[The data Boundary: Start]

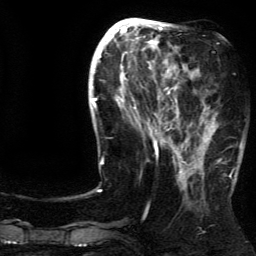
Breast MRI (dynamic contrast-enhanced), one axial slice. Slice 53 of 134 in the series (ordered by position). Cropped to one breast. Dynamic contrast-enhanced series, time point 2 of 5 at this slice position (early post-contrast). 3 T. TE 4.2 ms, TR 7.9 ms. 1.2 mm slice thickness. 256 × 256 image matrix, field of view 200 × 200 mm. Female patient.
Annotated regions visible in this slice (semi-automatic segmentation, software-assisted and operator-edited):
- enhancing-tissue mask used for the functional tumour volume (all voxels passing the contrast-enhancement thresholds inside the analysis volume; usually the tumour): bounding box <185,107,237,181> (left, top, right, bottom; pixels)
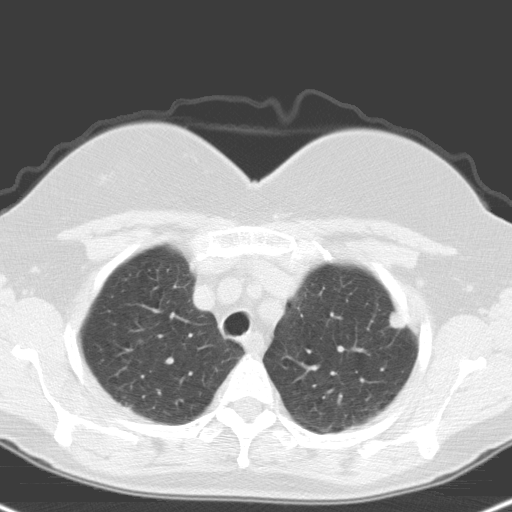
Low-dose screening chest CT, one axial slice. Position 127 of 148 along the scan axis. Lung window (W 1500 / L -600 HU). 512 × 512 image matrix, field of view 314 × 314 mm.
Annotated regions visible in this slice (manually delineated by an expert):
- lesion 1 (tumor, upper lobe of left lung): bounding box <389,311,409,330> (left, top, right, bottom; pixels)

[The data Boundary: End]

▸ **Task statement**: Every record must be returned exactly. Leave its pictures out.

▸ **Completed exercise**:
Breast MRI (dynamic contrast-enhanced), one axial slice. Slice 53 of 134 in the series (ordered by position). Cropped to one breast. Dynamic contrast-enhanced series, time point 2 of 5 at this slice position (early post-contrast). 3 T. TE 4.2 ms, TR 7.9 ms. 1.2 mm slice thickness. 256 × 256 image matrix, field of view 200 × 200 mm. Female patient.
Annotated regions visible in this slice (semi-automatic segmentation, software-assisted and operator-edited):
- enhancing-tissue mask used for the functional tumour volume (all voxels passing the contrast-enhancement thresholds inside the analysis volume; usually the tumour): bounding box <185,107,237,181> (left, top, right, bottom; pixels)
Low-dose screening chest CT, one axial slice. Position 127 of 148 along the scan axis. Lung window (W 1500 / L -600 HU). 512 × 512 image matrix, field of view 314 × 314 mm.
Annotated regions visible in this slice (manually delineated by an expert):
- lesion 1 (tumor, upper lobe of left lung): bounding box <389,311,409,330> (left, top, right, bottom; pixels)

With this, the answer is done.